New parliamentary reports have echoed the university sector’s concerns on proposed international agreement laws and highlighted the need for further consultation.

The Senate Foreign Affairs, Defence and Trade Legislation Committee’s report into the proposed Australia’s Foreign Relations (State and Territory Arrangements) Bill was published today.

Universities Australia Chief Executive Catriona Jackson said the sector continues to believe universities should be written out of the Bill.

“If this is not possible significant amendment is required.

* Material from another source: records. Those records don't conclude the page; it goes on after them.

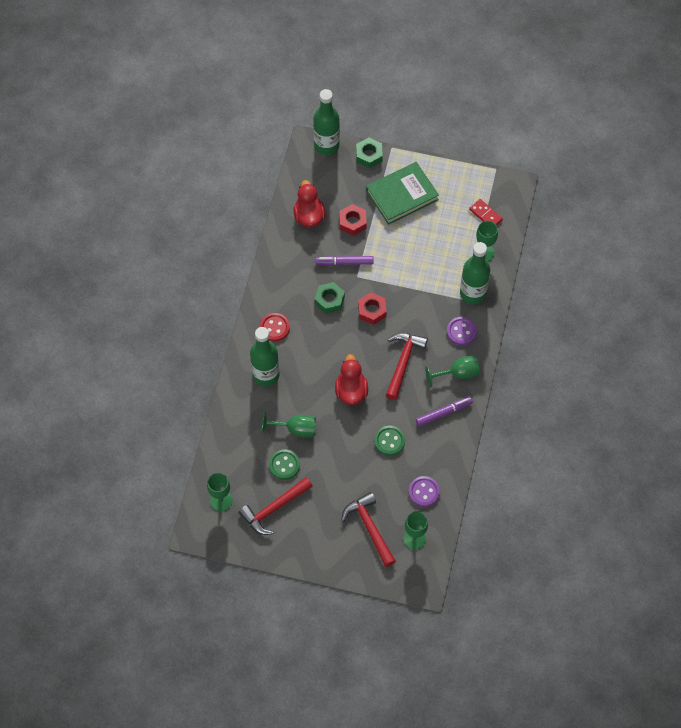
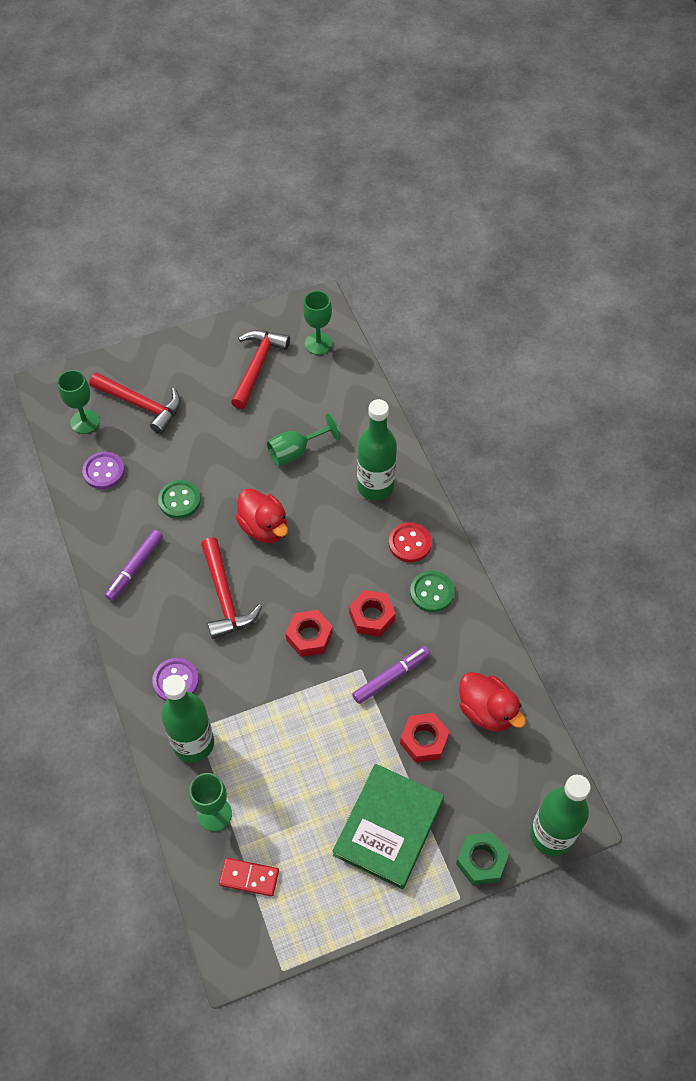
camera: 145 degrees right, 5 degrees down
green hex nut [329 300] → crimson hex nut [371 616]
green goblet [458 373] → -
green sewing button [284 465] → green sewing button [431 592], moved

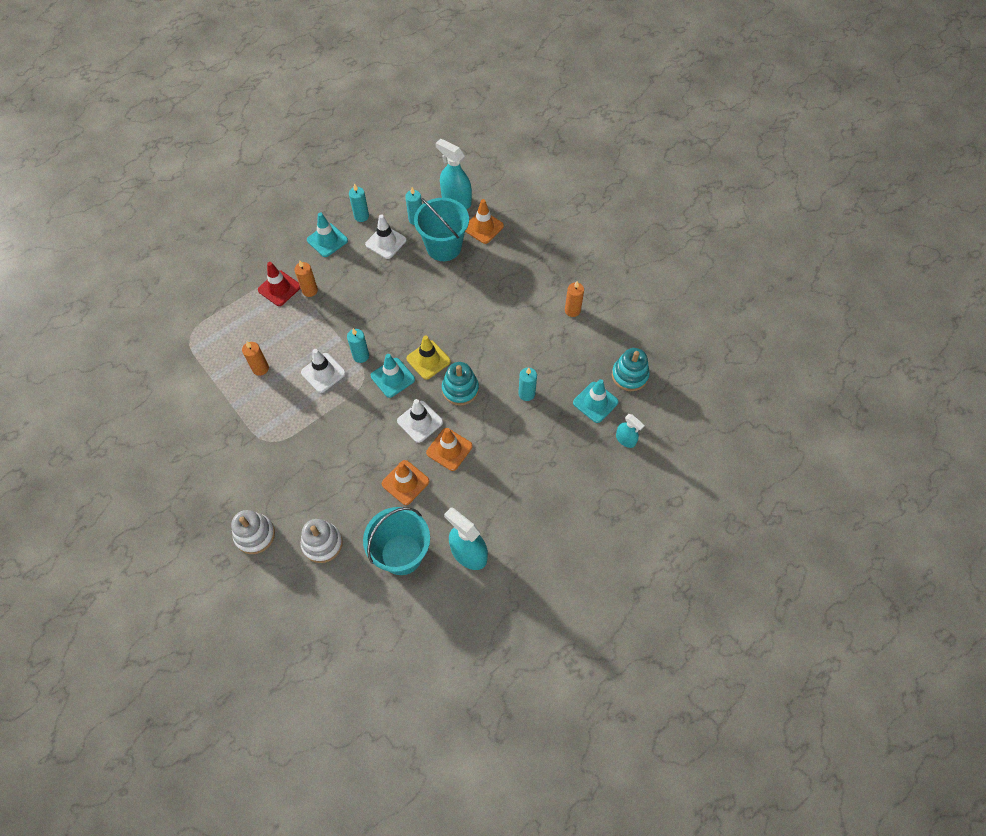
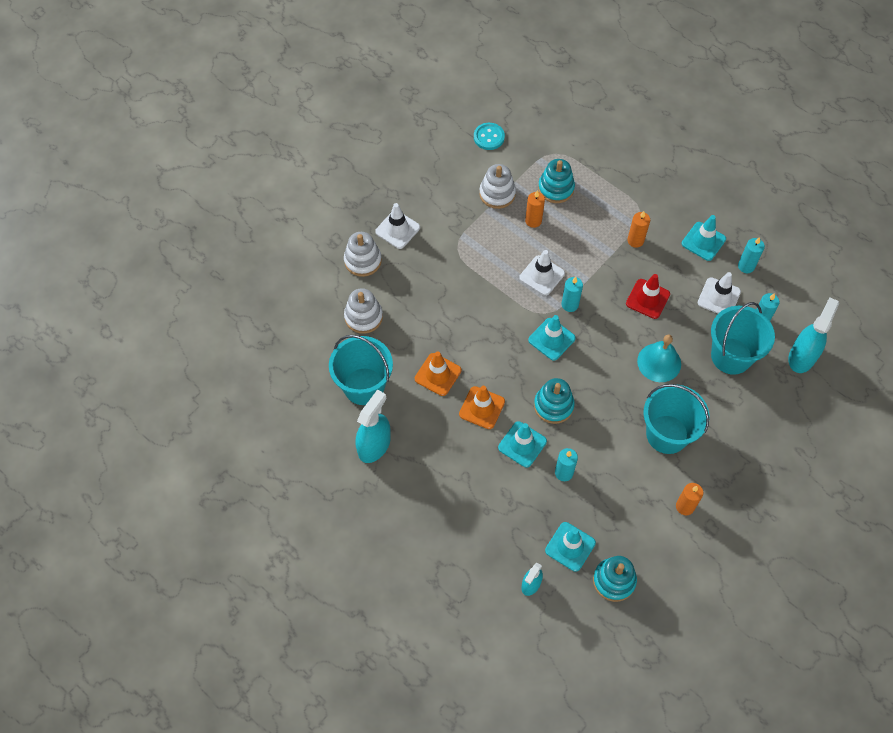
camera: 80 degrees right, 0 degrees up
orange traffic cone [483 227] → -
crimson traffic cone [279 288] → crimson traffic cone [647 299], moved
bright yellow traffic cone [428 360] → -
snow-white traffic cone [420 421] → snow-white traffic cone [397 229], moved
- → turquoise sewing button [489 137]
- → turquoise stacking toy [556 188]
- → snow-white stacking toy [497 194]
- → turquoise hand bell [659 362]
- → turquoise pail [667 434]
- → turquoise traffic cone [522 444]

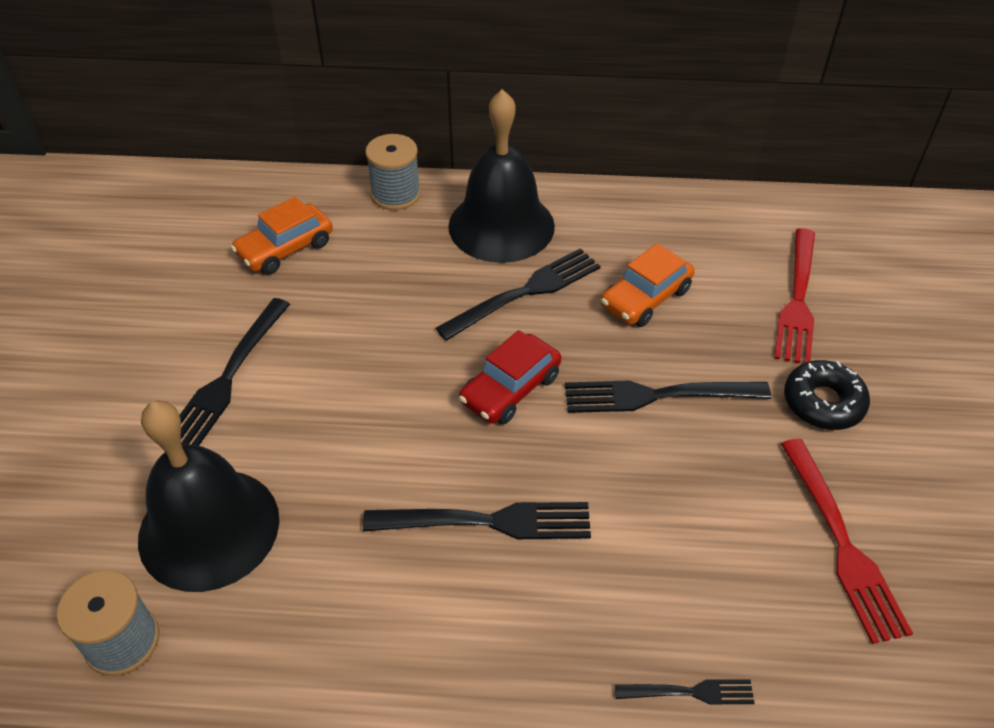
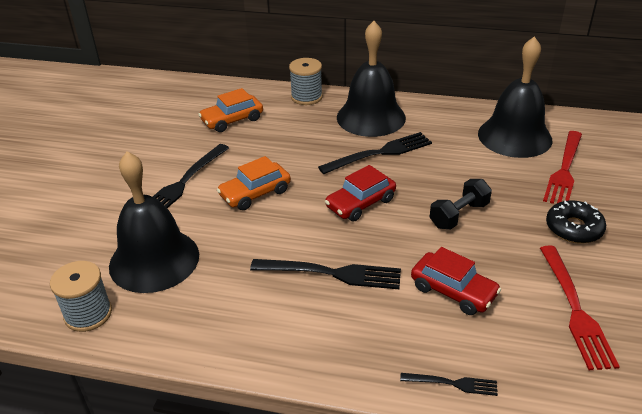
camera: 10 degrees right, 10 degrees down
orange automobile [645 298] → orange automobile [255 193], moved
ebony fork [658 395] → ebony hand weight [459 215]
- → ebony hand bell [514 136]
- → crimson automobile [453 291]

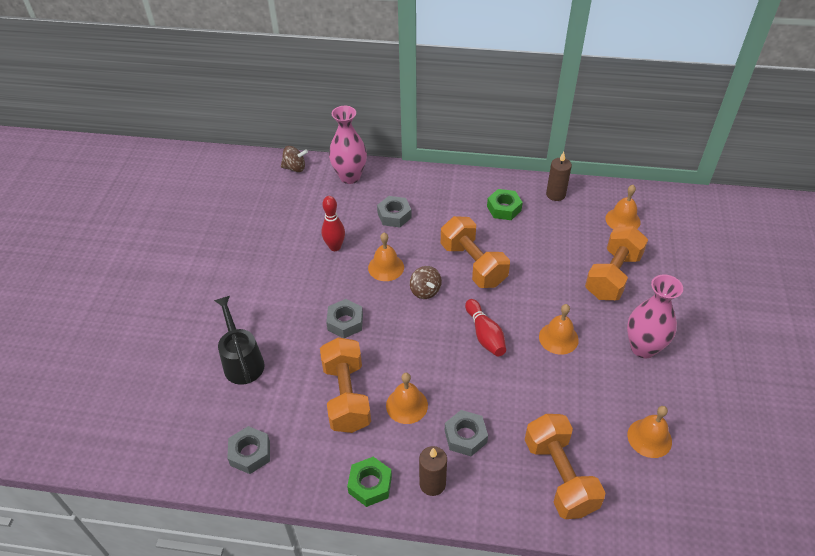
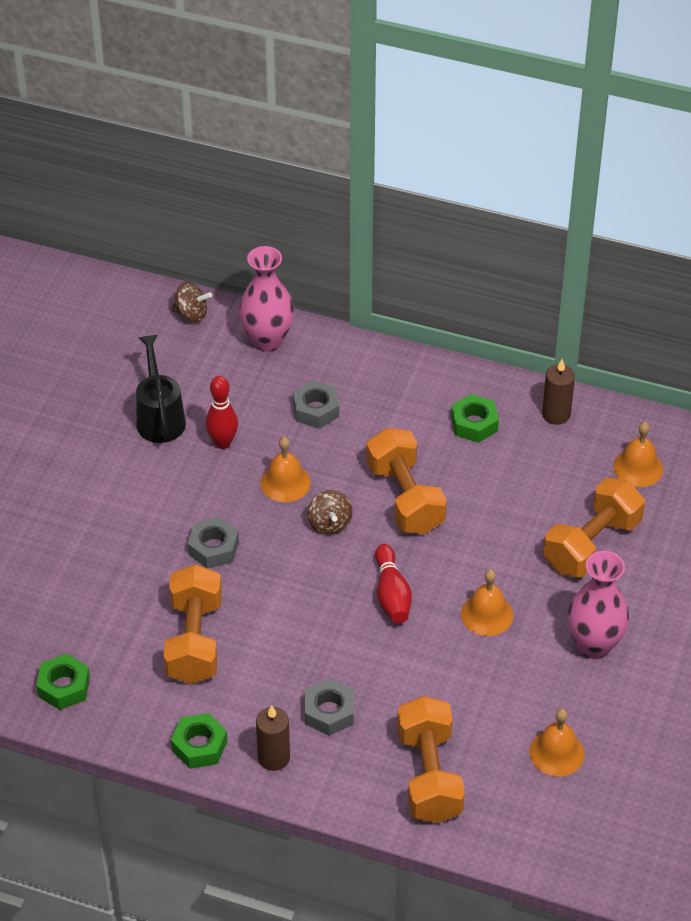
camera: 10 degrees right, 0 degrees up
ebony sprinkling can [242 361] → ebony sprinkling can [160 417], moved
orange hand bell [406 405] → -
gray hex nut [250 453] → green hex nut [64 687]

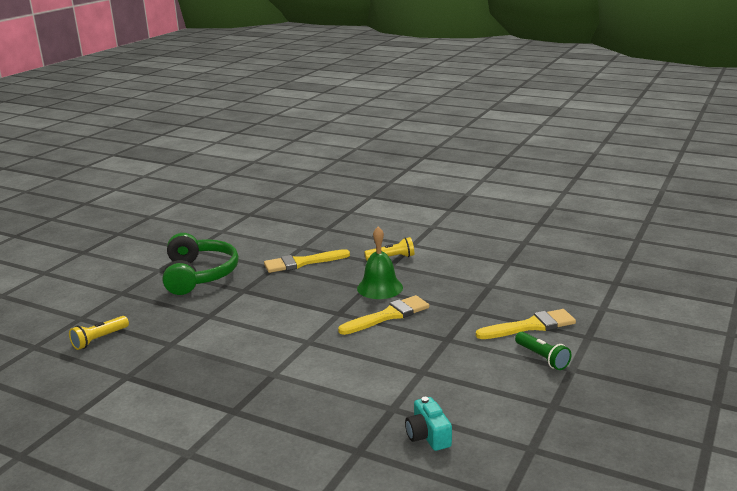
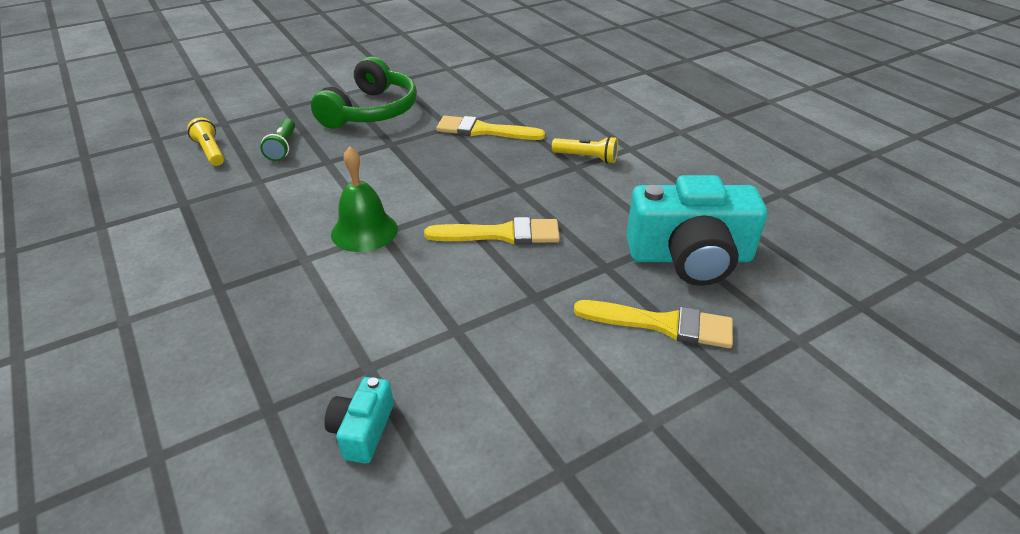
camera: 30 degrees right, 15 degrees up
green hand bell [380 288] → green hand bell [364 231], moved
bright yellow torch [99 339] → bright yellow torch [210 151], 75 degrees clockwise
green torch [542 358] → green torch [282 147], moved
- → turquoise compact camera [690 257]

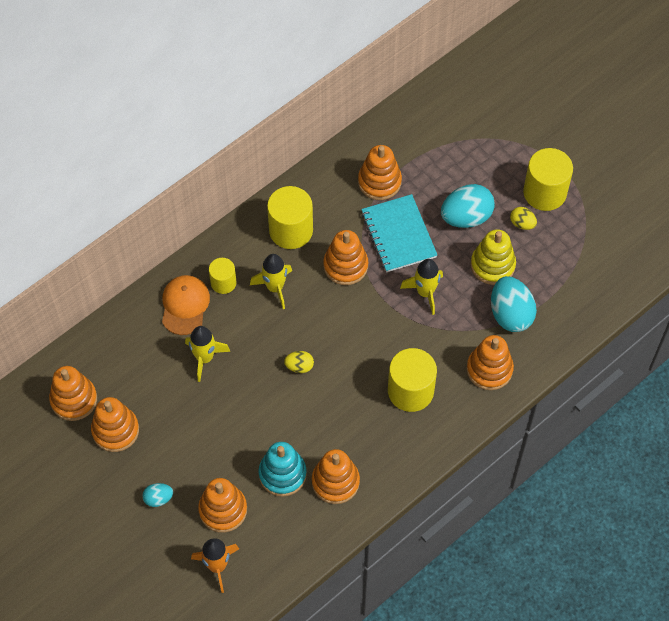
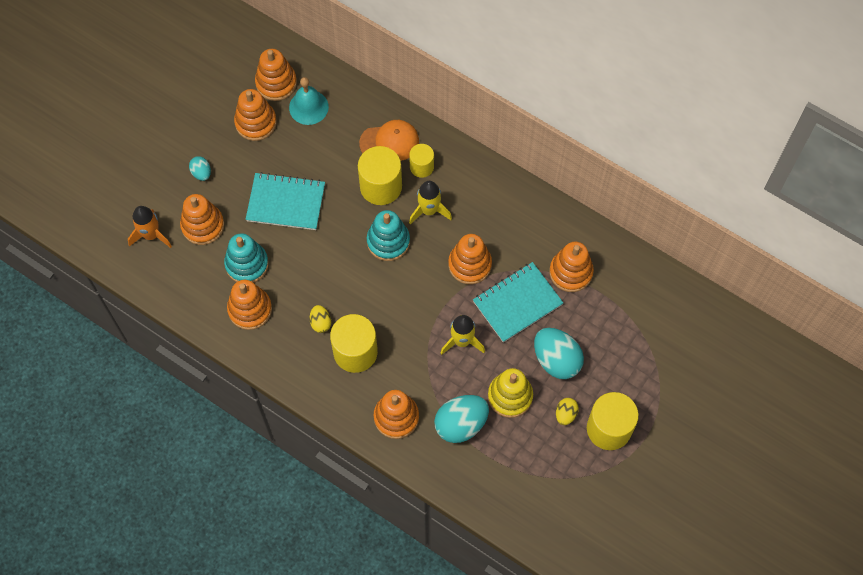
camera: 75 degrees right, 5 degrees up
bright yellow cylinder [291 230] → bright yellow cylinder [381 186], moved
bright yellow toy rocket [205 358] → -
bright yellow egg [299 366] → bright yellow egg [320 323], moved
- → turquoise hand bell [308 107]
- → turquoise notebook [286 202]
- → turquoise stacking toy [388 241]

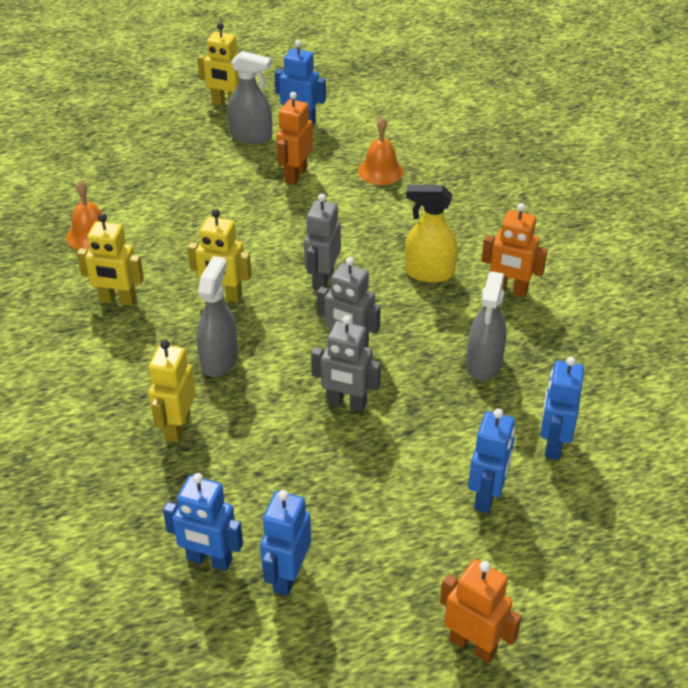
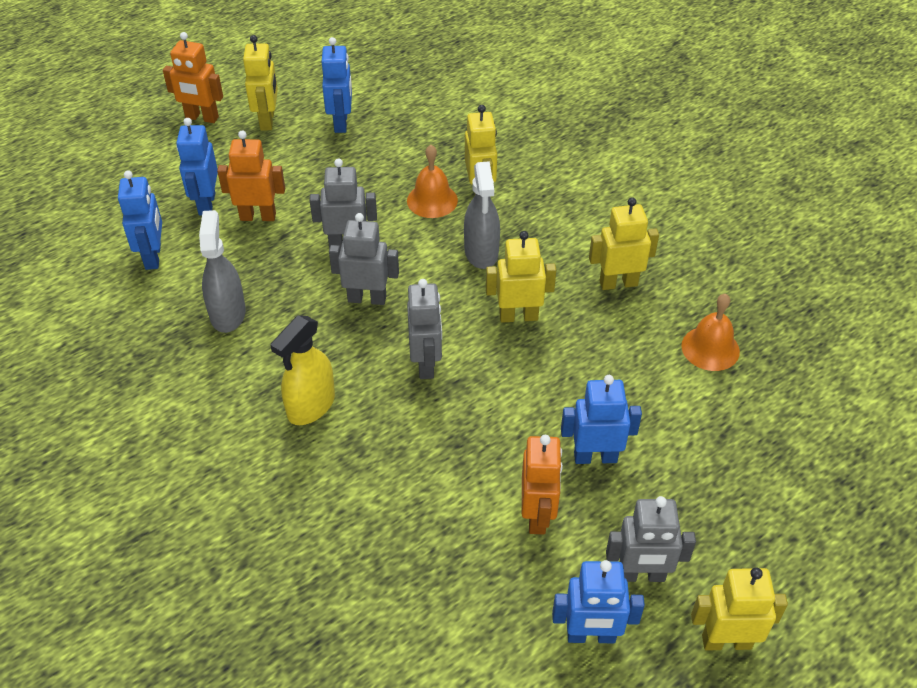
camera: 160 degrees right, 5 degrees up
gray spray bottle [251 136] → gray toy robot [641 575]
orange hand bell [380 171] → orange hand bell [432 200], moved
bright yellow spray bottle [429 273] → bright yellow spray bottle [311 406], 135 degrees clockwise
orange toy robot [509 290] → orange toy robot [258 216], moved
cobalt toy robot [209 560] → cobalt toy robot [595 457], moved
- → bright yellow toy robot [267 120]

Our primary concerns go to both the workability of these laws that will cover thousands and thousands of agreements and the deterrent effect this could have on international partnerships,” Ms Jackson said.

“These partnerships are the lifeblood of research.”

“At a minimum, the Bill should include a list of exclusions to narrow its scope.”

The Bill currently allows the Foreign Minister to veto or alter a wide range of university agreements.

Ms Jackson said the committee agreed with universities’ recommendations that the definitions be tightened, and further consultation undertaken.

“Without clarification, the laws could include a huge number of ‘arrangements’. The retrospective nature of the Bill would mean that the agreements captured could go back decades.”

“We are pleased to see the dissenting report calls for the Minister to list reasons for any changes and that decisions can be appealed.”

“Universities are equal partners with Government agencies in the Universities Foreign Interference Taskforce (UFIT), which has devised robust guidelines that build on measures to keep our institutions and intellectual property secure.”

“Australian universities have worked with Government for decades to protect our intellectual property and to rebuff attempts to breach national security. Universities have regularly sought advice from Government and its agencies on security matters to protect our people, research and systems,” Ms Jackson said.